Case Study 2: Amazon S3 Outage (2017)

On February 28, 2017, an S3 engineer ran a command to remove a small number of servers from a subsystem. A typo caused the command to remove far more servers than intended, taking down a large portion of S3 in us-east-1. The cascading failure affected thousands of websites and services. Amazon's post-mortem revealed that the recovery tools themselves depended on S3 — creating a circular dependency that prolonged the outage to nearly 4 hours.

When followed: Amazon's post-mortem led to concrete changes: input validation on removal commands (never allow removing more than X% in one operation), removing circular dependencies in recovery tooling, and adding safeguards that force operators to confirm large-scale operations.

When violated: The initial incident was a typo (understandable), but the extended outage was caused by not understanding the dependency graph before attempting recovery. The team tried to restart subsystems that depended on the very service that was down.

Case Study 3: Retry Storms in Microservices

A well-documented antipattern in microservice architectures: Service A calls Service B, which is slow due to a database issue. Service A's timeout triggers a retry. But Service A has 100 instances, each retrying 3 times, so Service B now receives 300 requests instead of 100 — making its database problem worse. Service B's increased latency causes Service C (which also depends on B) to start retrying. Within minutes, the entire cluster is in a retry storm, with every service hammering every other service.

Stored dataset items
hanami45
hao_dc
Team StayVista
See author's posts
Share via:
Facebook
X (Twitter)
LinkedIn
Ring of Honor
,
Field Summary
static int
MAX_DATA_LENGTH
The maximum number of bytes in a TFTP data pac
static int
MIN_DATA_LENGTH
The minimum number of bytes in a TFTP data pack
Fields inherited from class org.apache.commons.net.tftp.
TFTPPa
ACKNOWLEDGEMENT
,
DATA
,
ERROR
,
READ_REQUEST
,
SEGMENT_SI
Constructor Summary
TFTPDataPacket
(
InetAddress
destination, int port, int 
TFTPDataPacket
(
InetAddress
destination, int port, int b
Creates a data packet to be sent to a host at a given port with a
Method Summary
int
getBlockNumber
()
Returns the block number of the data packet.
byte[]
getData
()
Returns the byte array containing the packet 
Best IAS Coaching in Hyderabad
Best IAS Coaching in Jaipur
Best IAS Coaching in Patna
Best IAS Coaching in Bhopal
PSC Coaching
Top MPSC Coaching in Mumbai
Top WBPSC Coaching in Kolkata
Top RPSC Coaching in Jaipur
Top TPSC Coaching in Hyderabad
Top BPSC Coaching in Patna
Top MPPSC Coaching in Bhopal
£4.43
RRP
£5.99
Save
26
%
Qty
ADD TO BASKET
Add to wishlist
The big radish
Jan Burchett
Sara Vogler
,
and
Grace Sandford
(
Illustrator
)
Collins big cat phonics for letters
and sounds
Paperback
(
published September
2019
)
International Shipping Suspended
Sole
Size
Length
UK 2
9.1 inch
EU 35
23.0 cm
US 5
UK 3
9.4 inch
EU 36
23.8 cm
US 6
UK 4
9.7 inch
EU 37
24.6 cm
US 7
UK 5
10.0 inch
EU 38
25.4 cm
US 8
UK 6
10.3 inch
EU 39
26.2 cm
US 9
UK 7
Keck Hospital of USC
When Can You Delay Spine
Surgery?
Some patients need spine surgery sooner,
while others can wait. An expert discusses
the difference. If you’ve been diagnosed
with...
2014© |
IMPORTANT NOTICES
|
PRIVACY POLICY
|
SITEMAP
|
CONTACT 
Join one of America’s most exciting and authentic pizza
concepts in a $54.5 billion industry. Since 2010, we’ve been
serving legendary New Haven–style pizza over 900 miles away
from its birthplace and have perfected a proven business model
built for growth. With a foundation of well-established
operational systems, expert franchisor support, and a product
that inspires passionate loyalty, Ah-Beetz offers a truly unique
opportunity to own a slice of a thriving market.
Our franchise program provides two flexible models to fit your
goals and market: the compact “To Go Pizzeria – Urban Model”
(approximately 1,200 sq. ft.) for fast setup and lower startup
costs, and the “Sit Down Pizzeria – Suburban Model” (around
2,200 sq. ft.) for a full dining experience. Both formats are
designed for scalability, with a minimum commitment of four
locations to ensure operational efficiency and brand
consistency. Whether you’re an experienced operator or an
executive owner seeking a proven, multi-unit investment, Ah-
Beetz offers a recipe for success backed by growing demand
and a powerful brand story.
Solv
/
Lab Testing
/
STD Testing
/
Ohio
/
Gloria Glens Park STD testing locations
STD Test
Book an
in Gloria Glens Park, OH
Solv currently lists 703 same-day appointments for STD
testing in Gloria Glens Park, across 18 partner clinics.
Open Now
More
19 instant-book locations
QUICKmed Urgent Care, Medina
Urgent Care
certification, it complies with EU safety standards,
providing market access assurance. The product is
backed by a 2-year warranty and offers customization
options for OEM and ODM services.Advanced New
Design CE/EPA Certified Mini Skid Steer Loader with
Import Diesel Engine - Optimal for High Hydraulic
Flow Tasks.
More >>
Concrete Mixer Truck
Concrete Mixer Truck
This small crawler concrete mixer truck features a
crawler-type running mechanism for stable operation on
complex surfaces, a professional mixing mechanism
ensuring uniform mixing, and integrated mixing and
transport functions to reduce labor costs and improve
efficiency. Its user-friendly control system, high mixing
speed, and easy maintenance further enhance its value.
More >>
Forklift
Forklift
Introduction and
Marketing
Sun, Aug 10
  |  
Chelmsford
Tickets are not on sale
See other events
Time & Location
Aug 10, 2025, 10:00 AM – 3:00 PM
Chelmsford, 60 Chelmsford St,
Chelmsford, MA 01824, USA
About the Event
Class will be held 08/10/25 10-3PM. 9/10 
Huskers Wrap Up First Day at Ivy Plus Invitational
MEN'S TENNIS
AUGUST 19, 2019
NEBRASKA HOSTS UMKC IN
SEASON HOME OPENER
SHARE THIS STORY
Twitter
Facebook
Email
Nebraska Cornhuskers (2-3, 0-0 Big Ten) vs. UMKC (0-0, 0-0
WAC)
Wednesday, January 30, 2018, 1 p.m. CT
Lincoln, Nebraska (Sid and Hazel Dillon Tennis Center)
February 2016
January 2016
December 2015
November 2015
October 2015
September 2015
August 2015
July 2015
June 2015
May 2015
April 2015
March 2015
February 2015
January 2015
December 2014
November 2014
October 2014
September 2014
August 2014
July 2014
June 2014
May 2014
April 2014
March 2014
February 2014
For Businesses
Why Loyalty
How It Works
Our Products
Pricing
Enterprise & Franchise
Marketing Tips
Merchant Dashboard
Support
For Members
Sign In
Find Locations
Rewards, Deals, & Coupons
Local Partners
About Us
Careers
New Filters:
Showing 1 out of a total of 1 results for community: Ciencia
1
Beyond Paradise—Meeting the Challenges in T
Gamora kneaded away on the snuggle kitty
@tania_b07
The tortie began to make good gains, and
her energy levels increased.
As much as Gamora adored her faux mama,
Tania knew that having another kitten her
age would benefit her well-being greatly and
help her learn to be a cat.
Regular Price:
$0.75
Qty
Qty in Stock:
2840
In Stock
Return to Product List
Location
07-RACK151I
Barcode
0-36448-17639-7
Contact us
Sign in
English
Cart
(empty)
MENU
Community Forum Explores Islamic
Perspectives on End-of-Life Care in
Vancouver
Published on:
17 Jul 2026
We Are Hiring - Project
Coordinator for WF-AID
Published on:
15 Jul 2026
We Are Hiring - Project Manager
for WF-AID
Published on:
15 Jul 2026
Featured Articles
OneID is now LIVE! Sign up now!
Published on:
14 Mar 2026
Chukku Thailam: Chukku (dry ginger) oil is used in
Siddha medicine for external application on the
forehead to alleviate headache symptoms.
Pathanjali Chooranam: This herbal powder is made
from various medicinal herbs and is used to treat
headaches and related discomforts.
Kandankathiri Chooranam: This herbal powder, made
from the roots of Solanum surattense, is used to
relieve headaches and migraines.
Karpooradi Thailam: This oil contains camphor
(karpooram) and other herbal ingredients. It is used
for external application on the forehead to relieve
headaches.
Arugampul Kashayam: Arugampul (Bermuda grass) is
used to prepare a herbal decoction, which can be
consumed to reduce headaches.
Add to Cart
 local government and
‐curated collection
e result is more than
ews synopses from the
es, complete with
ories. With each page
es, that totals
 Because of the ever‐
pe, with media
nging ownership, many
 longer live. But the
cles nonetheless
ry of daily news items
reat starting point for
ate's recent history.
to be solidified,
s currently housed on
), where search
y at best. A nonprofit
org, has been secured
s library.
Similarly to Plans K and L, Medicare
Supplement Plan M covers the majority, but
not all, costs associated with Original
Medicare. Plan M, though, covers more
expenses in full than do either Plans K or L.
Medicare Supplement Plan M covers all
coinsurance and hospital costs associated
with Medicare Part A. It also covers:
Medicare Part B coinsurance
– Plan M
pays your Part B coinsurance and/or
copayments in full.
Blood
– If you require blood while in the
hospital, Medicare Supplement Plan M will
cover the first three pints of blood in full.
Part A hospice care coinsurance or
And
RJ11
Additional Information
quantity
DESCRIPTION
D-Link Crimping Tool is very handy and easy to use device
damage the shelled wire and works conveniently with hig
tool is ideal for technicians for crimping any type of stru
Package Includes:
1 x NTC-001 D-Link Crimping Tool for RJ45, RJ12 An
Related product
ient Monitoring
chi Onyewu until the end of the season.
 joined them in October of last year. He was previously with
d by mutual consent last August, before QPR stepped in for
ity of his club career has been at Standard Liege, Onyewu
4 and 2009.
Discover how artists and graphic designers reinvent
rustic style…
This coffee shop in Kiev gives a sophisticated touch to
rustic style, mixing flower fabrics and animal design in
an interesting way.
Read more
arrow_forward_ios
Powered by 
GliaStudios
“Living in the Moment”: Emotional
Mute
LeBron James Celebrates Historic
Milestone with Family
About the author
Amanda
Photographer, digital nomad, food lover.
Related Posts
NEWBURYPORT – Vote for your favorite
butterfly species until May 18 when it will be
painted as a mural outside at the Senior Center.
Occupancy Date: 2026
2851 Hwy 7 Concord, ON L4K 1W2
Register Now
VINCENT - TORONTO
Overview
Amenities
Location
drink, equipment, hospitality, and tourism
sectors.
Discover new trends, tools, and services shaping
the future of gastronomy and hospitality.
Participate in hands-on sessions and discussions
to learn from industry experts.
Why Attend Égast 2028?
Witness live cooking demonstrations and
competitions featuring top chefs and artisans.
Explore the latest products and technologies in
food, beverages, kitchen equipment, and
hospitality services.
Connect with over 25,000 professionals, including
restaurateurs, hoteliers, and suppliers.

▶ _EXERCISE INSTRUCTIONS_:
A: How long did the S3 outage last, according to the case-study text?
B: Copy the stretch of the case-study text from "Case Study 2: Amazon" through "confirm large-scale operations.", renaming "post-mortem" to "incident review" each time it occurs.

▶ _EXERCISE RESULTS_:
A: Nearly 4 hours.

B:
Case Study 2: Amazon S3 Outage (2017)

On February 28, 2017, an S3 engineer ran a command to remove a small number of servers from a subsystem. A typo caused the command to remove far more servers than intended, taking down a large portion of S3 in us-east-1. The cascading failure affected thousands of websites and services. Amazon's incident review revealed that the recovery tools themselves depended on S3 — creating a circular dependency that prolonged the outage to nearly 4 hours.

When followed: Amazon's incident review led to concrete changes: input validation on removal commands (never allow removing more than X% in one operation), removing circular dependencies in recovery tooling, and adding safeguards that force operators to confirm large-scale operations.